#### Task requirements:
In the listing below, retype the lines exactly, starting with the line that contains "common name: Syl-snotand" and continuing through the line that contains "scientific name: Gliophorus psittacinus".

#### Data excerpts:
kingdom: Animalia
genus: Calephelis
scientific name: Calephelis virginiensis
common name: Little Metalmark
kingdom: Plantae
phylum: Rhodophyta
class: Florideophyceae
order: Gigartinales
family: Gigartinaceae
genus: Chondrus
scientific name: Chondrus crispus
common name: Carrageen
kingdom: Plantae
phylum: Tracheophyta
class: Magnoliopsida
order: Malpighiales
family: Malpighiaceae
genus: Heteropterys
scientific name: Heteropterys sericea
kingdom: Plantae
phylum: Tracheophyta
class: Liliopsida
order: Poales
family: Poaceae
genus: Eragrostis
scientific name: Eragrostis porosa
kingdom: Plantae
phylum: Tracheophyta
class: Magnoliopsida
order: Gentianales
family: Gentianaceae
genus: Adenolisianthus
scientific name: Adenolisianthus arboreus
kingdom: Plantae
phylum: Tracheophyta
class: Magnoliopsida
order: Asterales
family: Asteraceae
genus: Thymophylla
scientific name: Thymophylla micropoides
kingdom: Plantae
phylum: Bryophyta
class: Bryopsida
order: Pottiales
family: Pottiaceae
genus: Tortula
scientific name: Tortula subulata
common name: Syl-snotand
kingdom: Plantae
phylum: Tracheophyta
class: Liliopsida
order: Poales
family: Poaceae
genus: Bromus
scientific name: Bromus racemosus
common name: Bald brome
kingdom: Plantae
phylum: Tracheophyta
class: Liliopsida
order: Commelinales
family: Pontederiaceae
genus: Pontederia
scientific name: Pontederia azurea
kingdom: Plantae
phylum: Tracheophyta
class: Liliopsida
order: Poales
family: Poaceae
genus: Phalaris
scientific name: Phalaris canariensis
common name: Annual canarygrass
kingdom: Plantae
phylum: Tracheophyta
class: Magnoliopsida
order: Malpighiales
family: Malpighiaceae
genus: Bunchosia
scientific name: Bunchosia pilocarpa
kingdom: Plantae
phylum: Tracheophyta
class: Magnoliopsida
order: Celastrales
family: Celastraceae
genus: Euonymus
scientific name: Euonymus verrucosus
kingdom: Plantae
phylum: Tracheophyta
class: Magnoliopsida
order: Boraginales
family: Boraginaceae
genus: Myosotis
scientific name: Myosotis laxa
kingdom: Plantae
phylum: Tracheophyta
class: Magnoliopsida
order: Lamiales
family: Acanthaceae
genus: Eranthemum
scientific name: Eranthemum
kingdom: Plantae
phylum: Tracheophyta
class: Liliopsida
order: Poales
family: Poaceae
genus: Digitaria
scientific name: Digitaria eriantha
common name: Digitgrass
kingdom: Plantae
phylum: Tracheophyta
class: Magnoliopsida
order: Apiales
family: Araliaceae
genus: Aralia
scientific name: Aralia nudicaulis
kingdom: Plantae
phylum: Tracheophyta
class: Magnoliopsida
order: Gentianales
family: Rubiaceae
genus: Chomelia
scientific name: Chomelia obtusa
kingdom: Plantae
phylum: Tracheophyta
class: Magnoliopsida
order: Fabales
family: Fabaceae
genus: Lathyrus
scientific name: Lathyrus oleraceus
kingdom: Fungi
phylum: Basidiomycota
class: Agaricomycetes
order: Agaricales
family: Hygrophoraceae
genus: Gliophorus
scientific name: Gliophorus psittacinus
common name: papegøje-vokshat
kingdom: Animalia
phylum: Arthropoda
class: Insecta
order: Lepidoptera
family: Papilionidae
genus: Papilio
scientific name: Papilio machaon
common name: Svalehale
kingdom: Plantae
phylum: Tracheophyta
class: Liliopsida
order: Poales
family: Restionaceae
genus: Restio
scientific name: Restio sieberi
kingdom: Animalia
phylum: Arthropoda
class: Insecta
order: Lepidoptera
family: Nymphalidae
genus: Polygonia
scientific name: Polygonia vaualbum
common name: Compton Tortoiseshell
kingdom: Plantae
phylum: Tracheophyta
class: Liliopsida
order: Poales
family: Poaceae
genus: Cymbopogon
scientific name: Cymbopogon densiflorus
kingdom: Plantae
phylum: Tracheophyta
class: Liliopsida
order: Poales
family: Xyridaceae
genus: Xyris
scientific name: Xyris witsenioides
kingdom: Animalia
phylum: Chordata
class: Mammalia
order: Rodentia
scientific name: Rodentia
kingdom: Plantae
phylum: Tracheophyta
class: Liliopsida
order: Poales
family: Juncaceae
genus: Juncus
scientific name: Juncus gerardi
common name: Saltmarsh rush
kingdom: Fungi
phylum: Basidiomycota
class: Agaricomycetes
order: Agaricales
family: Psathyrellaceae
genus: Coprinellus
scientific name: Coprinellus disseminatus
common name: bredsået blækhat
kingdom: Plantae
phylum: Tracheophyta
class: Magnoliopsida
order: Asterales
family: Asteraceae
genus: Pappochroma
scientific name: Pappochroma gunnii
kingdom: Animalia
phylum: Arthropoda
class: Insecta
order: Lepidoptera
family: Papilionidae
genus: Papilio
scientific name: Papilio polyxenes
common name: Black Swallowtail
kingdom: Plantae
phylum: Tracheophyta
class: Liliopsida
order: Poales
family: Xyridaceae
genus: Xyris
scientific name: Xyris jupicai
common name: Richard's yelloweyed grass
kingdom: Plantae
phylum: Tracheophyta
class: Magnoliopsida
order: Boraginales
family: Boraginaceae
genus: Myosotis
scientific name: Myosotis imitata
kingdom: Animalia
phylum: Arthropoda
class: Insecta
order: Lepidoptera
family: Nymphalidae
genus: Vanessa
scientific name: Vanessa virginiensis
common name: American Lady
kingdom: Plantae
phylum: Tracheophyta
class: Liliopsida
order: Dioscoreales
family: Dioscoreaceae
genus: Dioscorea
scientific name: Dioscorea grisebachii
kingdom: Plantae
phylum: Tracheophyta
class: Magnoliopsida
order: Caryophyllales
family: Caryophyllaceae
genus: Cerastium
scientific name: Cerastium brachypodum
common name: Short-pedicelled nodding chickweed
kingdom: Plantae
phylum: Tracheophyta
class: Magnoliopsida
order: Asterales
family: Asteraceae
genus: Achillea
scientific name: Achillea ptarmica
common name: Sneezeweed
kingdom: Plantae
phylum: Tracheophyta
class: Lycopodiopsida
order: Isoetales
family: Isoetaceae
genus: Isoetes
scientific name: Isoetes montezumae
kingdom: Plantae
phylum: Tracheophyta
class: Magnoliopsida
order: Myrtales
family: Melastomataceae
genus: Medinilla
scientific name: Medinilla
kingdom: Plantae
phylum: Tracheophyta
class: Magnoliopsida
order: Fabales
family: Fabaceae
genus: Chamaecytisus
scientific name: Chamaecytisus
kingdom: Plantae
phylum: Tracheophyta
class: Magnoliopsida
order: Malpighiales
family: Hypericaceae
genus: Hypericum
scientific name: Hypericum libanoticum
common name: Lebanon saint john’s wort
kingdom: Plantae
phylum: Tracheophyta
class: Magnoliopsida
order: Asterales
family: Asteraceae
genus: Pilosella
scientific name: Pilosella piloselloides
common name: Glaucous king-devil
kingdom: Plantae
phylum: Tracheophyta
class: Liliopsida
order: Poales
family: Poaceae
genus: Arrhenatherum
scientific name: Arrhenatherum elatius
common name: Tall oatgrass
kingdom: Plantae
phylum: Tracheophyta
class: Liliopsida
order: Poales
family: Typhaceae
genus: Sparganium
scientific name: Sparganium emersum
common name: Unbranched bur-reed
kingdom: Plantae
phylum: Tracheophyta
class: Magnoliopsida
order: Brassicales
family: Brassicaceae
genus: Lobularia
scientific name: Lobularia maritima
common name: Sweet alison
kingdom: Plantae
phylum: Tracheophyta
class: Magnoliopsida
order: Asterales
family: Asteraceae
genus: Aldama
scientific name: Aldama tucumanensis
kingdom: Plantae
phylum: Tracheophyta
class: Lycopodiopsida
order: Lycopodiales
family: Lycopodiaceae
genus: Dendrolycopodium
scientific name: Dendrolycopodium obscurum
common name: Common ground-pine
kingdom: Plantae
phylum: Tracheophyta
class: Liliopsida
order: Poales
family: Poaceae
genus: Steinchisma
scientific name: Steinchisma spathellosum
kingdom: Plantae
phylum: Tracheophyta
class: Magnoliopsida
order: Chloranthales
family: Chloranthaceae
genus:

#### Solution:
common name: Syl-snotand
kingdom: Plantae
phylum: Tracheophyta
class: Liliopsida
order: Poales
family: Poaceae
genus: Bromus
scientific name: Bromus racemosus
common name: Bald brome
kingdom: Plantae
phylum: Tracheophyta
class: Liliopsida
order: Commelinales
family: Pontederiaceae
genus: Pontederia
scientific name: Pontederia azurea
kingdom: Plantae
phylum: Tracheophyta
class: Liliopsida
order: Poales
family: Poaceae
genus: Phalaris
scientific name: Phalaris canariensis
common name: Annual canarygrass
kingdom: Plantae
phylum: Tracheophyta
class: Magnoliopsida
order: Malpighiales
family: Malpighiaceae
genus: Bunchosia
scientific name: Bunchosia pilocarpa
kingdom: Plantae
phylum: Tracheophyta
class: Magnoliopsida
order: Celastrales
family: Celastraceae
genus: Euonymus
scientific name: Euonymus verrucosus
kingdom: Plantae
phylum: Tracheophyta
class: Magnoliopsida
order: Boraginales
family: Boraginaceae
genus: Myosotis
scientific name: Myosotis laxa
kingdom: Plantae
phylum: Tracheophyta
class: Magnoliopsida
order: Lamiales
family: Acanthaceae
genus: Eranthemum
scientific name: Eranthemum
kingdom: Plantae
phylum: Tracheophyta
class: Liliopsida
order: Poales
family: Poaceae
genus: Digitaria
scientific name: Digitaria eriantha
common name: Digitgrass
kingdom: Plantae
phylum: Tracheophyta
class: Magnoliopsida
order: Apiales
family: Araliaceae
genus: Aralia
scientific name: Aralia nudicaulis
kingdom: Plantae
phylum: Tracheophyta
class: Magnoliopsida
order: Gentianales
family: Rubiaceae
genus: Chomelia
scientific name: Chomelia obtusa
kingdom: Plantae
phylum: Tracheophyta
class: Magnoliopsida
order: Fabales
family: Fabaceae
genus: Lathyrus
scientific name: Lathyrus oleraceus
kingdom: Fungi
phylum: Basidiomycota
class: Agaricomycetes
order: Agaricales
family: Hygrophoraceae
genus: Gliophorus
scientific name: Gliophorus psittacinus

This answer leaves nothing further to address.